UNAGI bypasses this need by integrating new information along the way, going deeper and deeper into the data until it can say with confidence which cells, genes, and pathways are involved in disease progression. “The model evolves to understand more and more about the disease,” says Ding. “It’s a bidirectional exchange of information.”
Then, pulling from a database of thousands of drugs with known mechanisms of action, UNAGI can test thousands of compounds and spit out a short list of potential therapeutics. In this study, it identified eight possible drugs, one of which is already used for IPF. The researchers selected one from the list that seemed out of place for their validation studies. Their pick—a calcium channel blocker called nifedipine—is used to treat hypertension, but UNAGI thought it might also have anti-fibrotic effects.
When the researchers applied the drug to slices of human lung tissue that were designed to model IPF, the drug blocked the formation of scar tissue, as UNAGI predicted it would. Even if nifedipine doesn’t end up being a good fit for fibrosis, says Kaminski, “UNAGI is hitting pathways we did not think about before.”
Merging technologies like single-cell sequencing with AI will shape the future of this field, he adds. “We have a convergence of both very sophisticated AI-based analytical methods and the ability to generate data that is high-resolution enough to actually make these observations.”
Researchers at Hannover Medical School in Germany, Pacific Northwest National Laboratory, Baylor College of Medicine, and University of Pittsburgh also collaborated on this work.

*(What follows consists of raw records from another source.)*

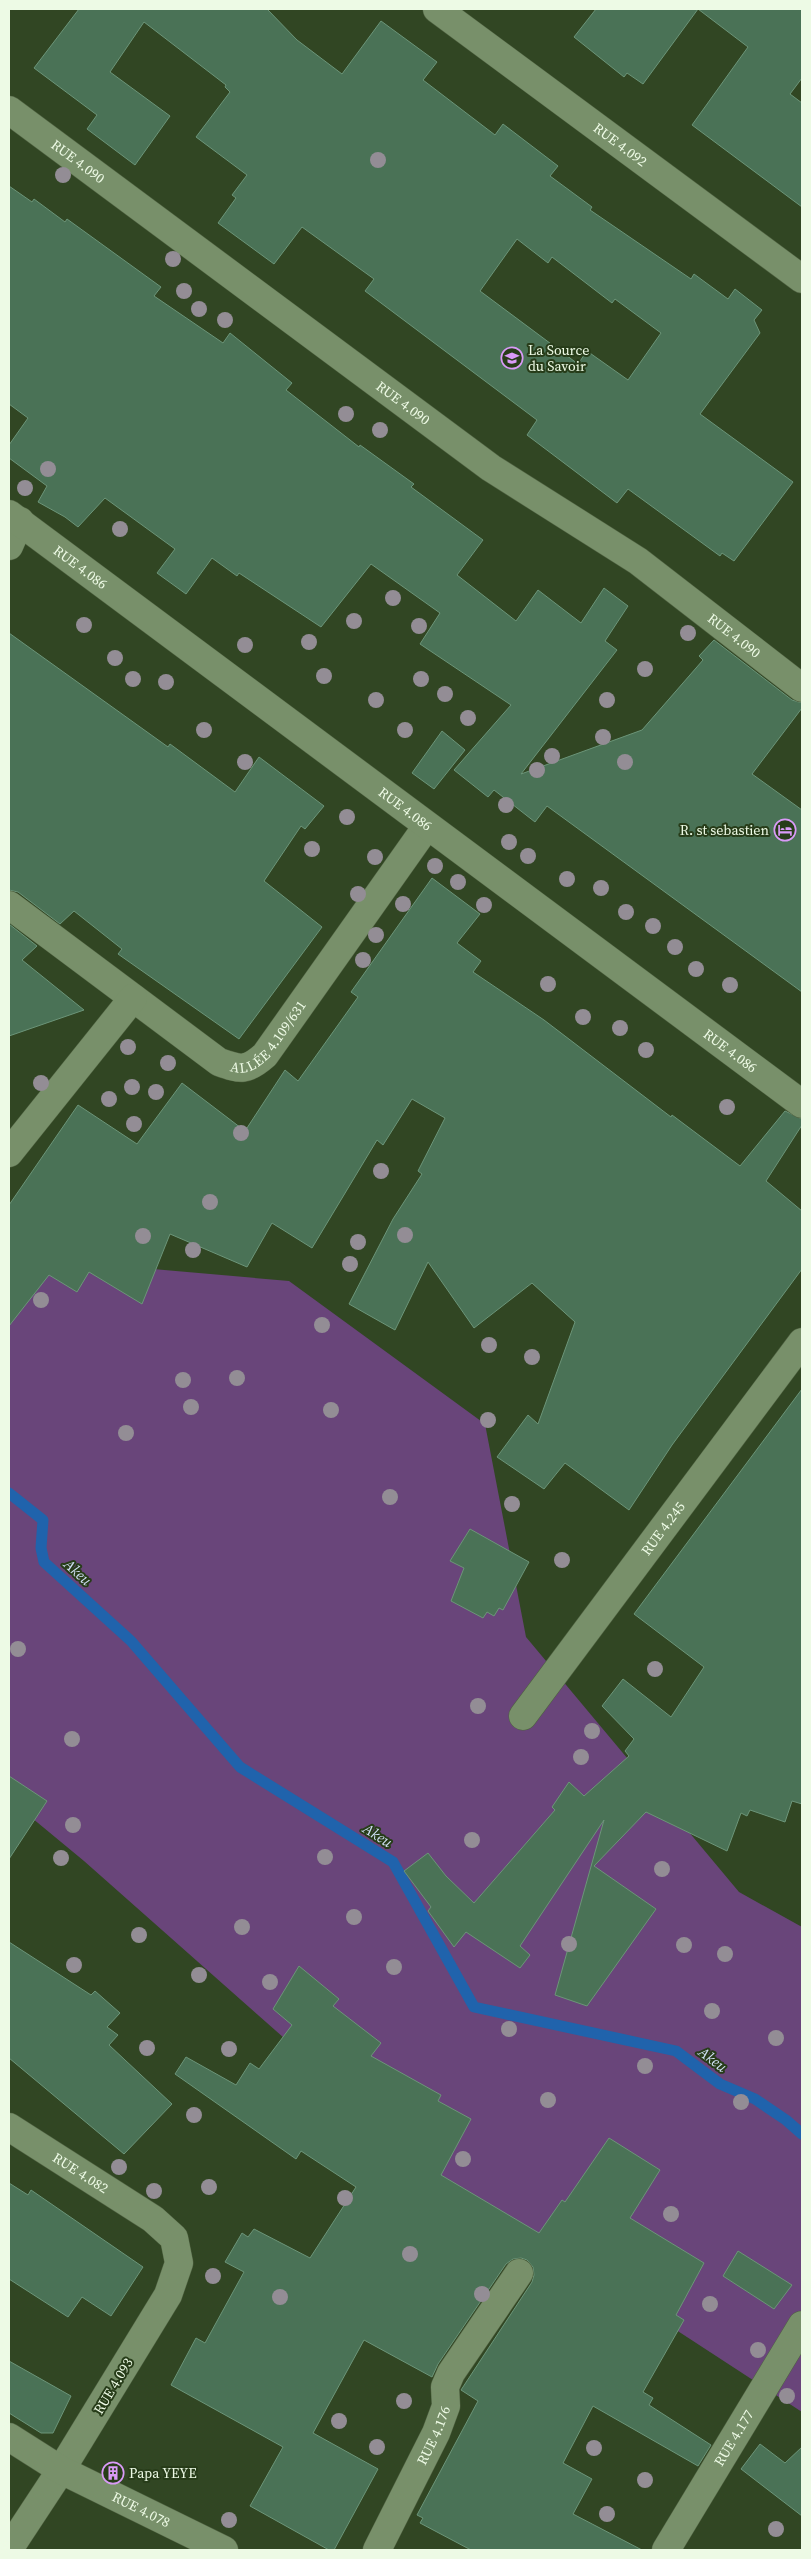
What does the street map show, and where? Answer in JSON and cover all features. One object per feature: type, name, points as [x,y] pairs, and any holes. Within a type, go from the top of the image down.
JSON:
[{"type":"street","name":"RUE 4.092","points":[[437,9],[802,279]]},
{"type":"street","name":"RUE 4.090","points":[[9,110],[491,468],[638,560],[802,688]]},
{"type":"street","points":[[9,546],[15,518]]},
{"type":"street","name":"RUE 4.086","points":[[15,518],[802,1104]]},
{"type":"street","name":"ALLÉE 4.109/631","points":[[9,905],[219,1062],[239,1069],[254,1065],[265,1055],[428,826]]},
{"type":"street","points":[[9,1153],[133,998]]},
{"type":"street","name":"RUE 4.245","points":[[523,1716],[802,1342]]},
{"type":"street","name":"RUE 4.082","points":[[9,2127],[153,2219]]},
{"type":"street","name":"RUE 4.093","points":[[9,2550],[61,2470],[168,2296],[180,2263],[174,2238],[153,2219]]},
{"type":"street","name":"RUE 4.176","points":[[377,2550],[436,2433],[446,2406],[445,2387],[451,2373],[519,2273]]},
{"type":"street","name":"RUE 4.177","points":[[666,2550],[802,2325]]},
{"type":"street","name":"RUE 4.078","points":[[9,2437],[61,2470],[224,2550]]},
{"type":"shaded area","points":[[9,1227],[51,1260],[289,1281],[485,1424],[526,1637],[739,1892],[802,1927],[802,2412],[440,2176],[84,1861],[9,1799]]},
{"type":"building","points":[[79,9],[267,9],[297,40],[342,74],[381,21],[437,62],[423,80],[495,135],[503,124],[558,166],[550,176],[592,207],[590,210],[691,279],[694,274],[728,299],[735,289],[762,310],[754,320],[760,333],[700,414],[793,482],[734,561],[722,553],[720,556],[628,489],[617,503],[527,435],[537,420],[365,291],[374,279],[302,227],[274,264],[218,223],[236,198],[232,195],[247,175],[196,137],[230,92],[225,87],[226,85],[144,22],[110,72],[170,116],[135,165],[87,129],[97,115],[34,68]],"holes":[[[517,239],[548,263],[552,257],[612,303],[615,299],[661,333],[628,380],[587,351],[578,364],[480,291]]]},
{"type":"building","points":[[596,9],[698,9],[643,84],[627,73],[624,77],[574,37]]},
{"type":"building","points":[[698,9],[802,9],[802,78],[790,94],[802,103],[802,207],[692,125],[748,47]]},
{"type":"building","points":[[9,186],[32,202],[34,199],[65,222],[67,219],[161,287],[154,296],[223,343],[230,333],[292,383],[286,390],[359,447],[360,445],[414,484],[411,487],[483,540],[457,575],[516,621],[538,590],[581,623],[604,588],[628,606],[605,641],[617,650],[521,774],[642,730],[703,660],[699,656],[714,640],[792,700],[802,703],[802,708],[752,774],[802,810],[802,992],[547,806],[535,822],[494,790],[488,797],[454,770],[511,705],[420,644],[440,613],[371,564],[321,627],[239,573],[237,576],[212,558],[186,594],[157,573],[175,549],[105,498],[78,527],[65,517],[38,502],[47,486],[9,458],[9,445],[28,418],[9,404]]},
{"type":"building","points":[[9,633],[168,747],[170,744],[235,792],[259,757],[324,806],[305,829],[301,826],[264,881],[322,927],[239,1039],[118,954],[122,949],[74,911],[60,924],[18,892],[9,890]]},
{"type":"building","points":[[442,731],[465,750],[434,789],[412,773]]},
{"type":"building","points":[[432,878],[480,914],[457,943],[481,961],[473,972],[544,1020],[671,1117],[672,1115],[740,1166],[785,1111],[802,1119],[802,1125],[766,1181],[802,1211],[802,1269],[672,1445],[629,1510],[565,1463],[544,1489],[497,1457],[528,1415],[538,1424],[575,1322],[532,1283],[474,1328],[428,1262],[395,1330],[349,1304],[393,1219],[422,1174],[418,1171],[445,1118],[412,1099],[383,1145],[377,1140],[312,1248],[272,1223],[247,1267],[170,1234],[142,1304],[89,1272],[77,1292],[49,1275],[9,1326],[9,1205],[78,1105],[137,1144],[182,1083],[245,1131],[285,1070],[298,1081],[358,997],[351,992]]},
{"type":"building","points":[[9,924],[37,946],[22,960],[84,1010],[9,1036]]},
{"type":"building","points":[[802,1389],[802,1804],[792,1801],[785,1822],[750,1810],[747,1816],[741,1813],[727,1851],[646,1812],[594,1866],[656,1909],[587,2006],[555,1995],[604,1820],[520,1946],[530,1955],[520,1968],[466,1932],[454,1947],[428,1911],[431,1907],[404,1871],[428,1853],[446,1876],[474,1903],[555,1810],[552,1807],[569,1782],[584,1796],[629,1756],[625,1751],[634,1739],[602,1706],[623,1679],[671,1717],[704,1667],[634,1614]]},
{"type":"building","points":[[470,1529],[529,1562],[503,1610],[499,1608],[494,1616],[487,1612],[483,1618],[451,1601],[464,1568],[450,1561]]},
{"type":"building","points":[[9,1776],[47,1801],[9,1859]]},
{"type":"building","points":[[9,1942],[91,1995],[95,1991],[120,2013],[107,2027],[118,2035],[109,2045],[172,2104],[124,2154],[9,2058]]},
{"type":"building","points":[[299,1966],[339,1999],[333,2006],[381,2043],[371,2056],[441,2095],[438,2101],[471,2119],[441,2175],[539,2233],[562,2200],[565,2202],[609,2138],[660,2170],[630,2218],[704,2263],[676,2315],[684,2320],[643,2392],[653,2398],[649,2405],[711,2445],[698,2466],[593,2406],[563,2463],[592,2479],[573,2514],[642,2550],[471,2550],[420,2523],[423,2518],[417,2515],[478,2401],[461,2390],[532,2282],[534,2275],[533,2267],[527,2260],[521,2258],[513,2259],[506,2264],[438,2364],[432,2377],[364,2340],[313,2433],[378,2469],[334,2550],[329,2550],[250,2506],[283,2447],[171,2385],[196,2338],[205,2343],[244,2272],[225,2262],[242,2233],[248,2237],[254,2229],[310,2258],[356,2187],[301,2151],[296,2159],[175,2074],[186,2057],[236,2085],[250,2063],[259,2069],[292,2025],[273,2009]]},
{"type":"building","points":[[9,2183],[28,2195],[31,2190],[143,2267],[111,2316],[82,2297],[68,2317],[9,2279]]},
{"type":"building","points":[[738,2251],[792,2285],[774,2309],[723,2276]]},
{"type":"building","points":[[9,2361],[71,2396],[53,2433],[41,2433],[9,2413]]},
{"type":"building","points":[[760,2444],[785,2463],[802,2447],[802,2516],[741,2469]]},
{"type":"waterway","name":"Akeu","points":[[9,1493],[43,1520],[41,1548],[44,1562],[131,1641],[240,1767],[393,1862],[474,2007],[676,2051],[720,2084],[755,2099],[786,2120],[802,2134]]},
{"type":"place","name":"La Source du Savoir","points":[[512,358]]},
{"type":"place","name":"R. st sebastien","points":[[785,830]]},
{"type":"place","name":"Papa YEYE","points":[[113,2473]]}]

The research reported in this news article was supported by the National Institutes of Health (awards R01HL127349, R01HL141852, U01HL145567, R21HL161723, P01HL11450, and U01HL148860) and Yale University. The content is solely the responsibility of the authors and does not necessarily represent the official views of the National Institutes of Health. This work was also supported by the U.S. Department of Defense, the Else Kröner-Fresenius Foundation, CORE100Pilot (Advanced) Clinician Scientist Program of Hannover Medical School, and the German Research Foundation.